Di suatu malam, saya menerima chat dari grup mading sekolah, seorang anggota mading teman seangkatan saya mengirimkan bahwa Kompas Muda membuka lowongan bagi remaja anak SMA untuk magang di hari liburan. Saat itu, saya tidak ada perasaan apa-apa. Datar saja–flat. Kemudian saya tidur.

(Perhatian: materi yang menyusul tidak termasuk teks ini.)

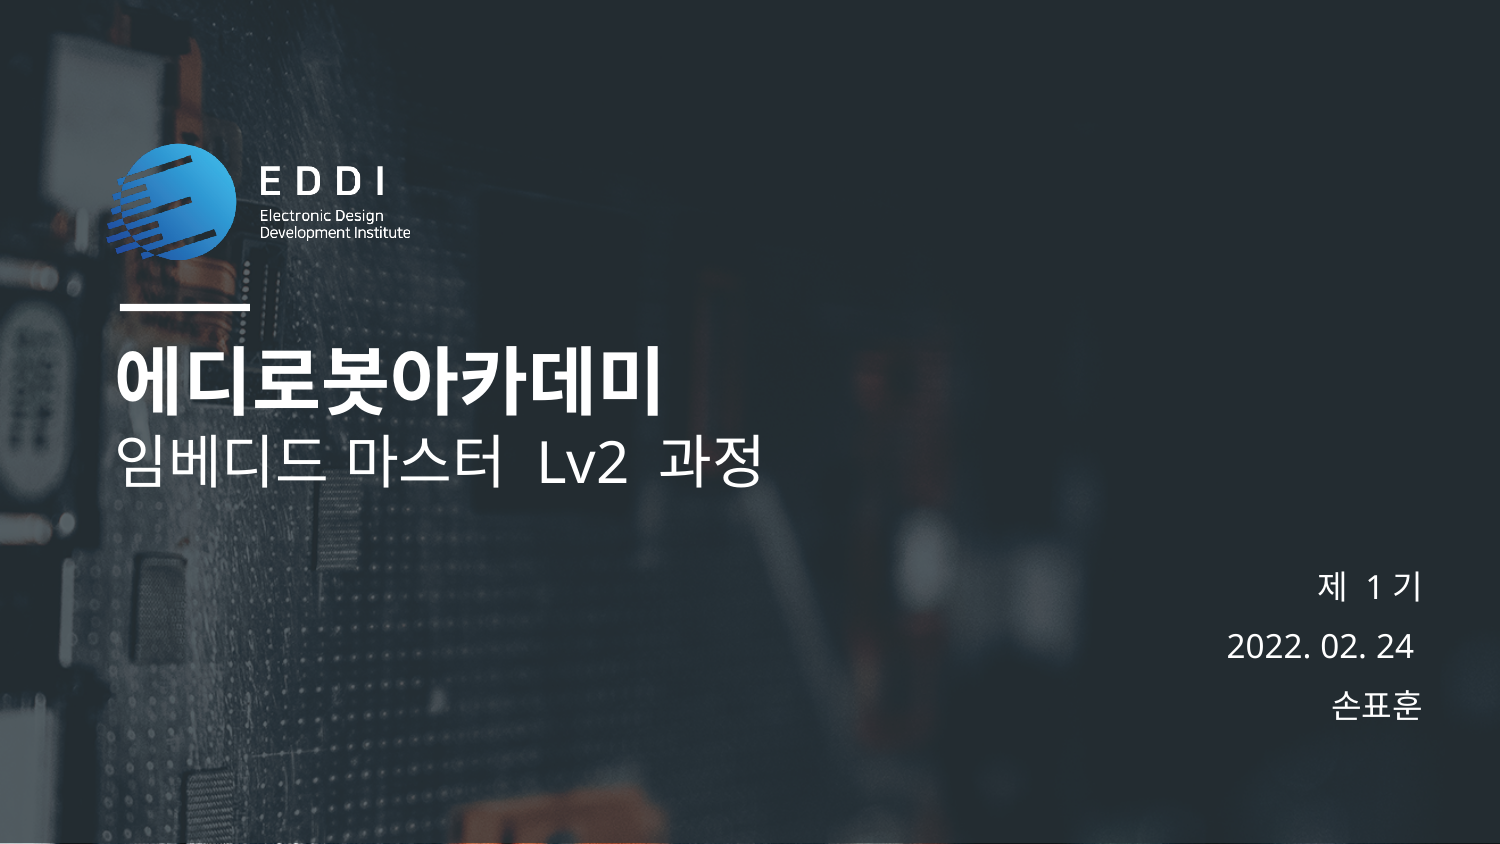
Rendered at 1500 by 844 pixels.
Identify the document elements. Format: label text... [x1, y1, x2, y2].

text_box 제 1기 2022. 02. 24 손표훈 [915, 539, 1438, 732]
text_box 에디로봇아카데미 임베디드 마스터 Lv2 과정 [100, 327, 1483, 503]
picture [100, 43, 417, 360]
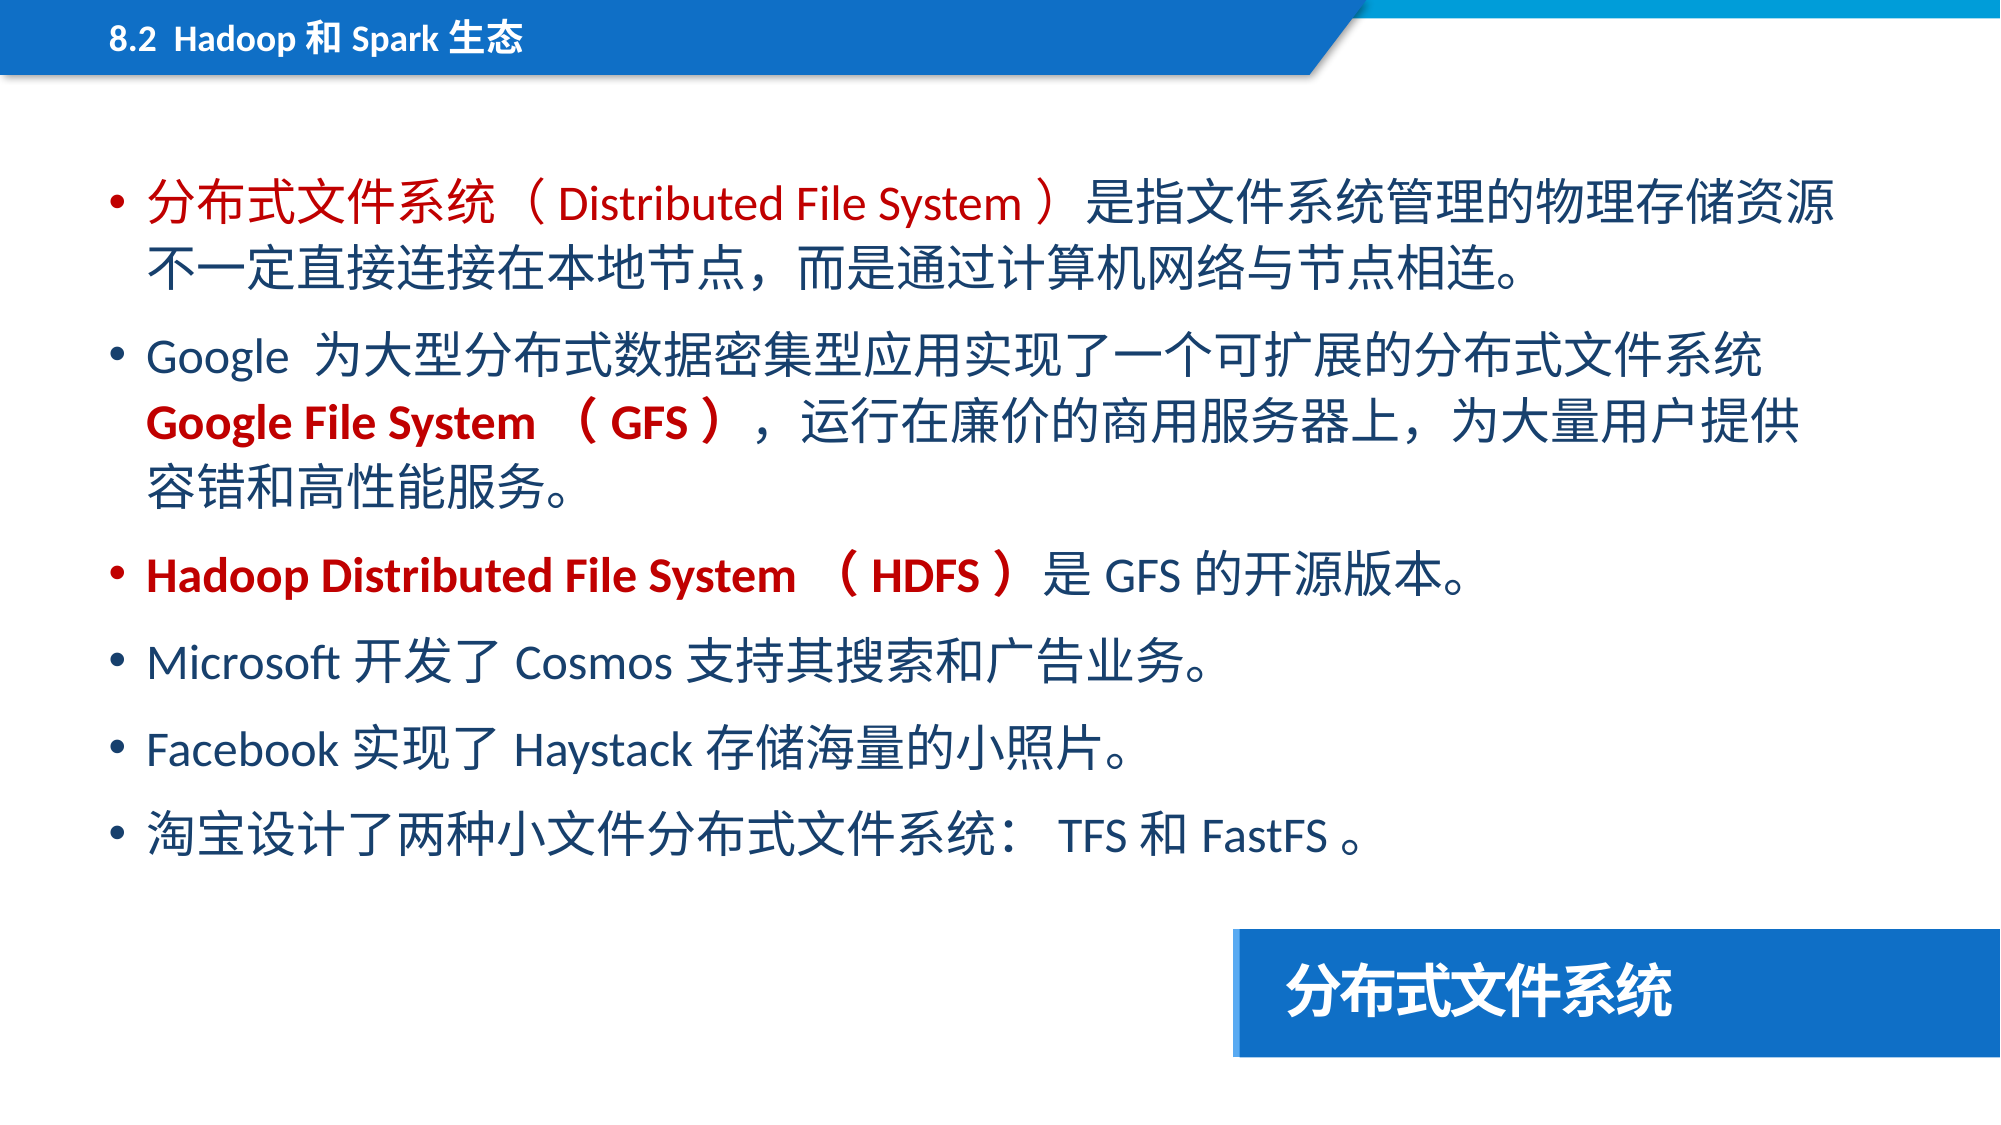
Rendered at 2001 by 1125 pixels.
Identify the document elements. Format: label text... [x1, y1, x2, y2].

text_box 分布式文件系统（Distributed File System）是指文件系统管理的物理存储资源不一定直接连接在本地节点，而是通过计算机网络与节点相连。 Google 为大型分布式数据密集型应用实现了一个可扩展的分布式文件系统Google File System（GFS），运行在廉价的商用服务器上，为大量用户提供容错和高性能服务。 Hadoop Distributed File System（HDFS）是GFS的开源版本。 Microsoft开发了Cosmos支持其搜索和广告业务。 Facebook实现了Haystack存储海量的小照片。 淘宝设计了两种小文件分布式文件系统：TFS和FastFS。 [93, 157, 1861, 930]
list 分布式文件系统 [1239, 929, 2000, 1058]
list 8.2 Hadoop和Spark生态 [93, 11, 1138, 68]
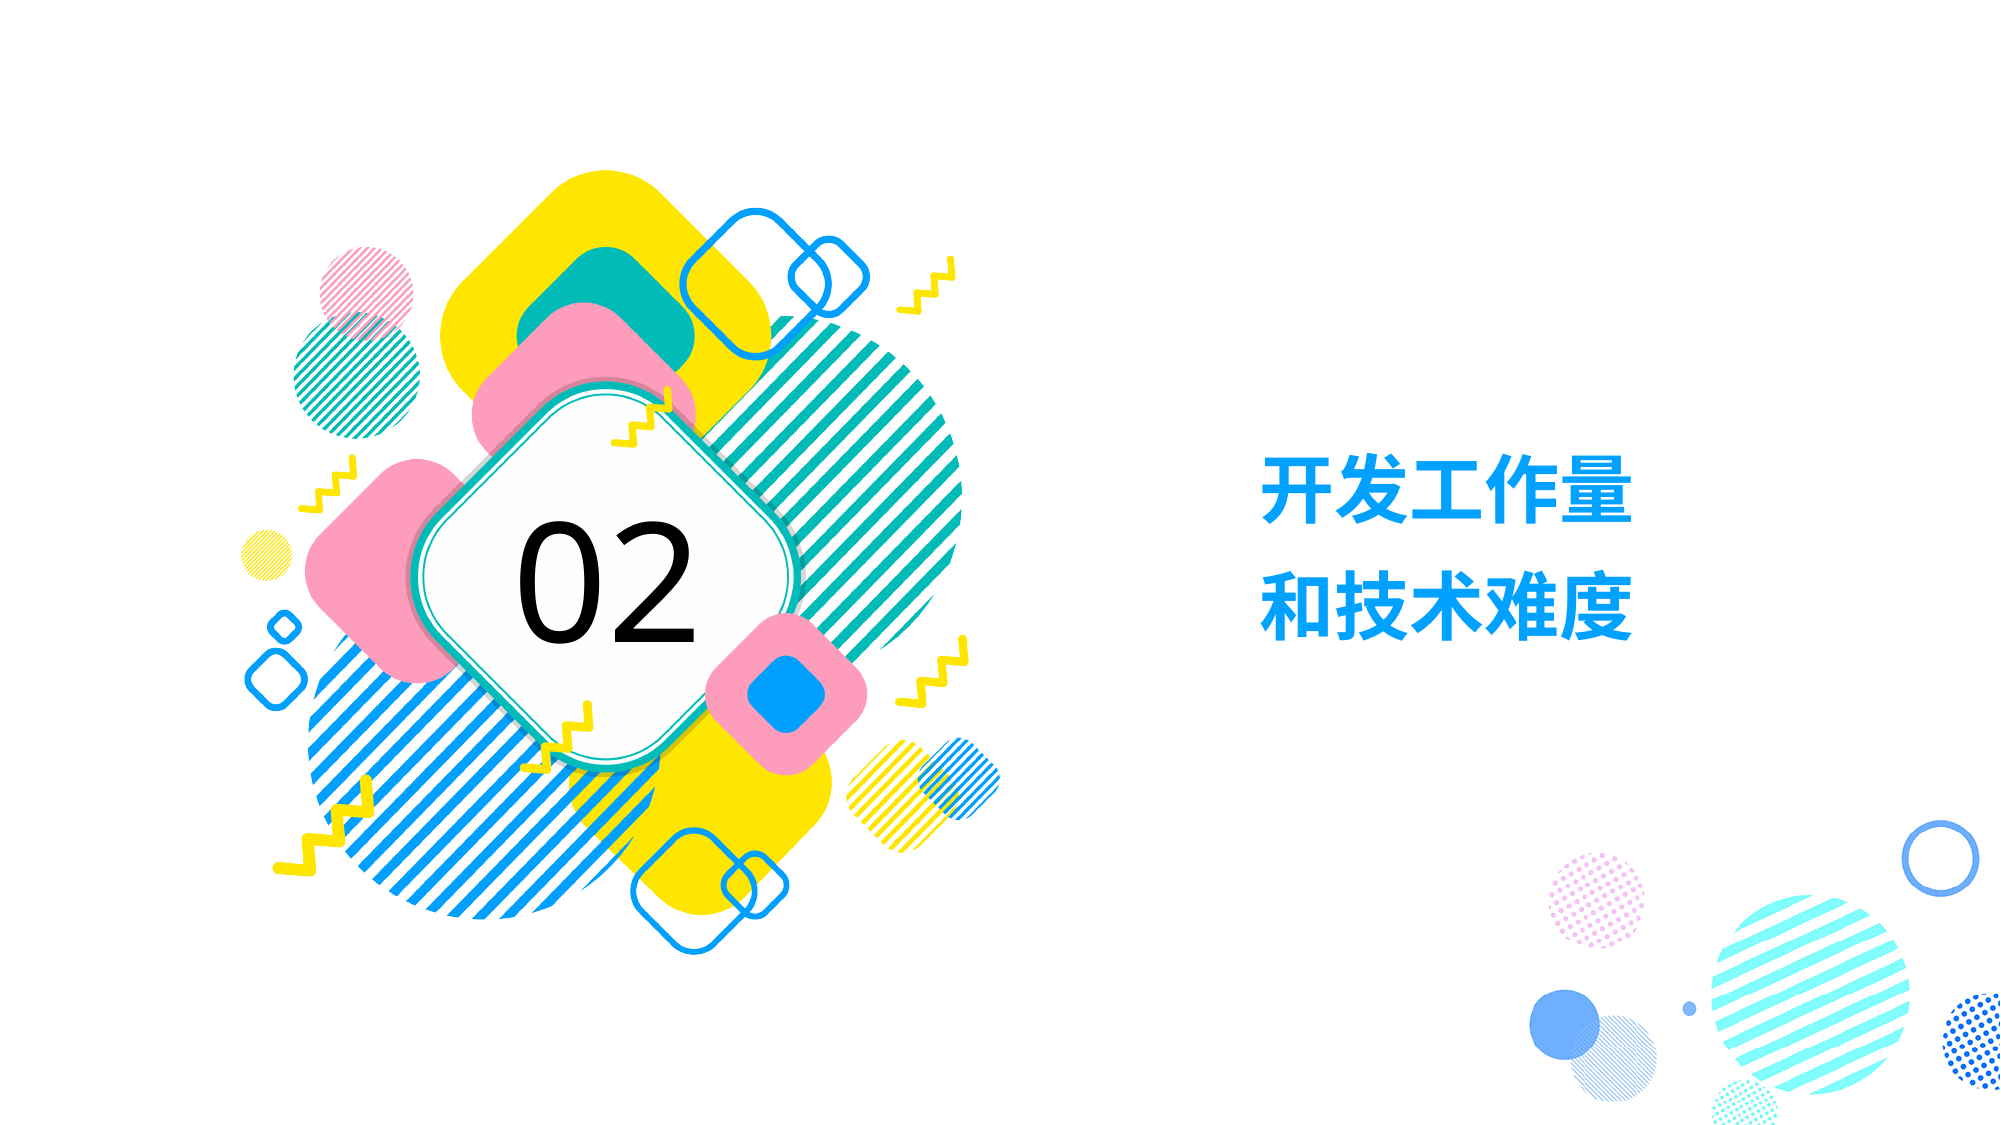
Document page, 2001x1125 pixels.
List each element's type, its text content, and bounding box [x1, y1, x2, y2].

picture [241, 169, 1001, 956]
text_box 开发工作量和技术难度 [1244, 408, 1716, 657]
picture [1430, 779, 2000, 1125]
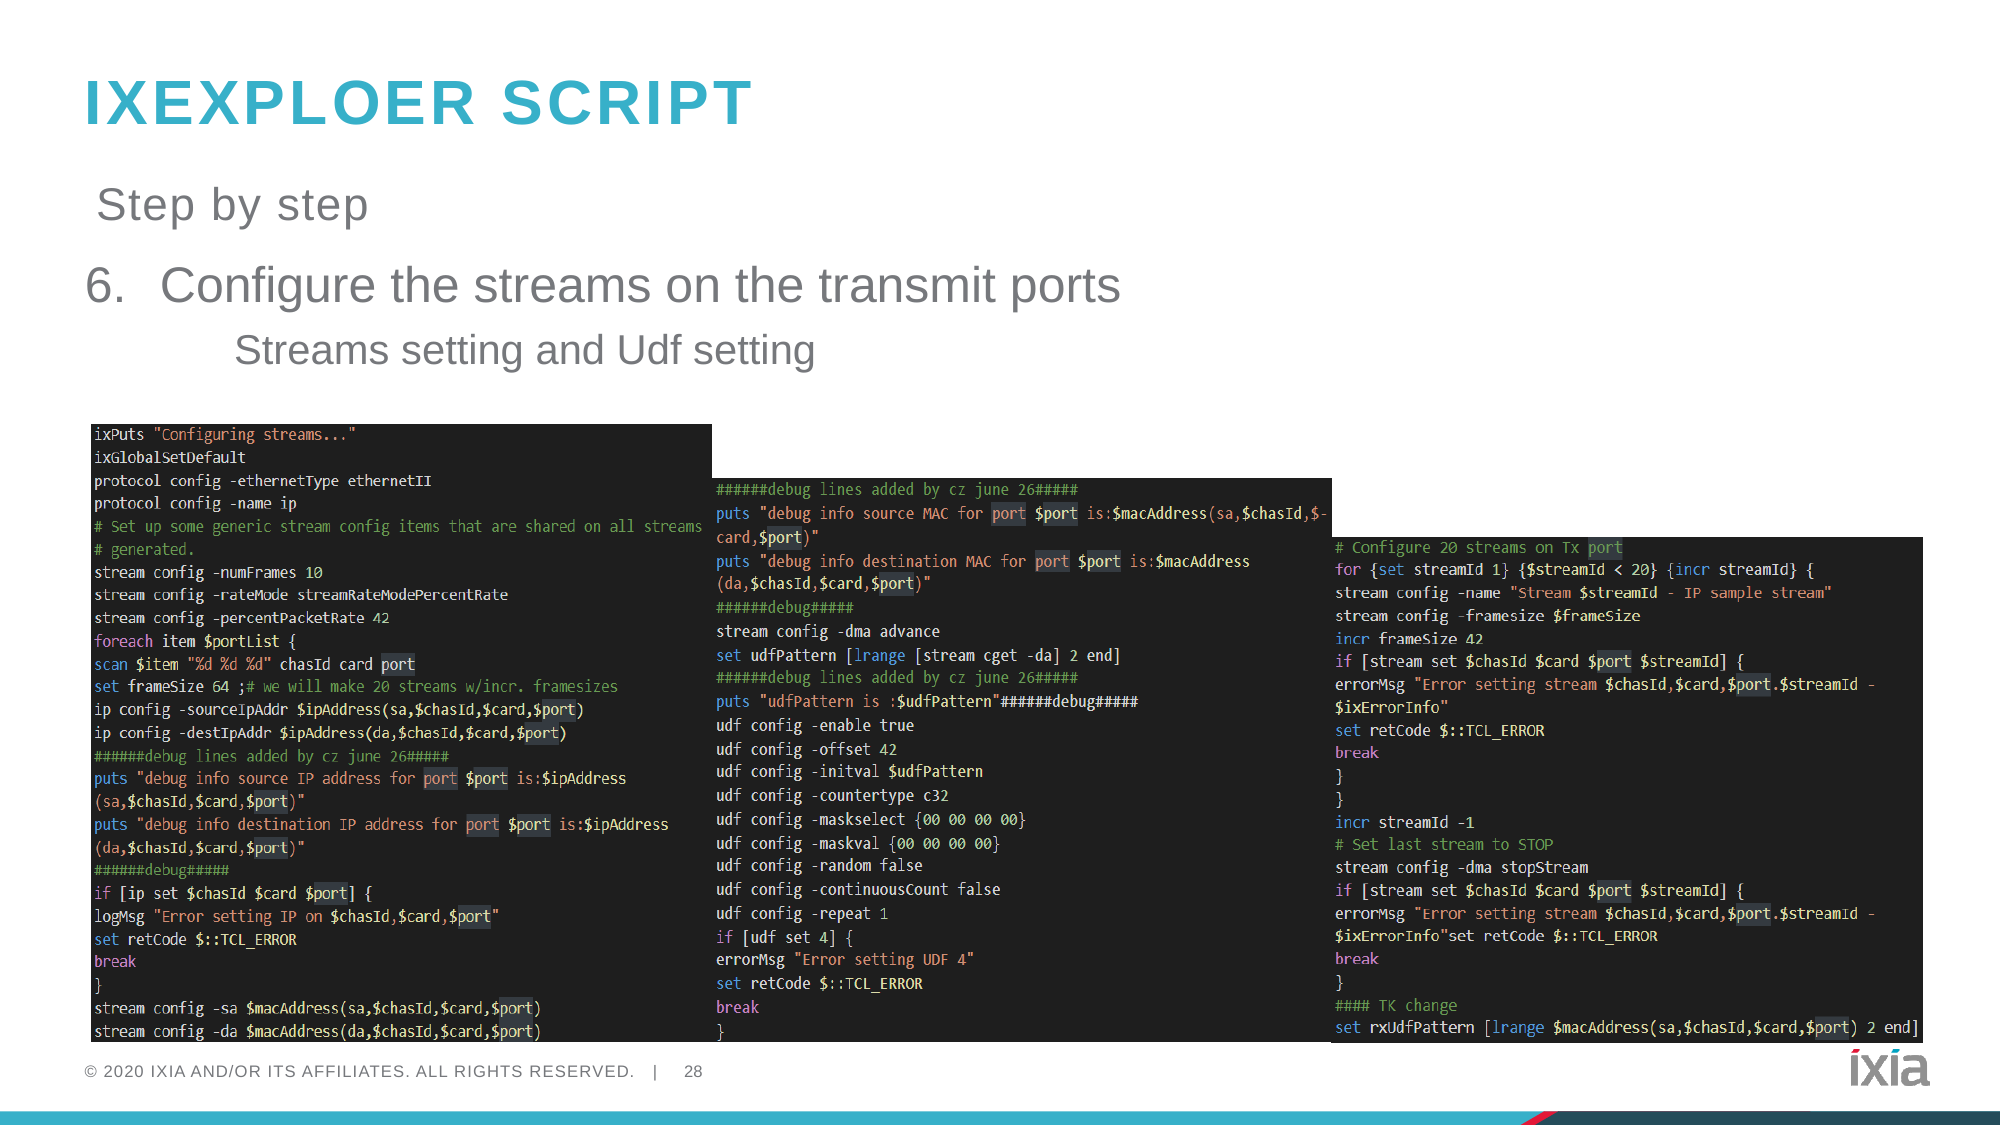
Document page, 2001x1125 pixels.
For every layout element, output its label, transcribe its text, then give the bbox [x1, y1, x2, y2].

picture [91, 424, 1923, 1043]
title Ixexploer script [69, 46, 1930, 146]
list Configure the streams on the transmit ports Streams setting and Udf setting [69, 245, 1930, 1034]
list Step by step [80, 173, 1941, 239]
picture [1851, 1049, 1930, 1086]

Beberapa hari kemudian (itu tinggal sehari lagi batas pengumpulan pendaftarannya), saya tertarik untuk memeriksa apakah benar Kompas Muda menyediakan lowongan magang? akhirnya saya search di Google. Disitu saya menemukan akun twitter Kompas Muda (@kompasmuda). Saya buka akunnya dan stalk sampai ga ketemu-ketemu kalau ada lowongan-__- Saat itu saya sudah menyerah stalk sampai bawah. Akhirnya saya memutuskan untuk melihat images-images milik akun twitter Kompas Muda. Dan saya menemukannya. Waw. Beneran ada! Saya baca-baca dulu tuh.

Lowongan yang dibuka oleh Kompas Muda ada 3 profesi. Reporter, fotografer, dan desain grafis. Saya tertarik dibidang reporter. Saya baca syarat-syaratnya. Salah satu sayaratnya adalah mengirim contoh tulisan. Saya mulai mikir kan tuh, mau ngirimm tulisan apa? Jadilah, saya ngirim cerpen yang baru saja dibuat beberapa minggu sebelumnya untuk tugas Bahasa Indonesia.

Akhirnya, saya kirim deh email ke Kompas Muda disertai lampiran cerpen yang saya buat.

Tanpa ada harapan untuk lolos. Hanya ingin mencoba.

Menurut kalian, apakah saya berhasil lolos?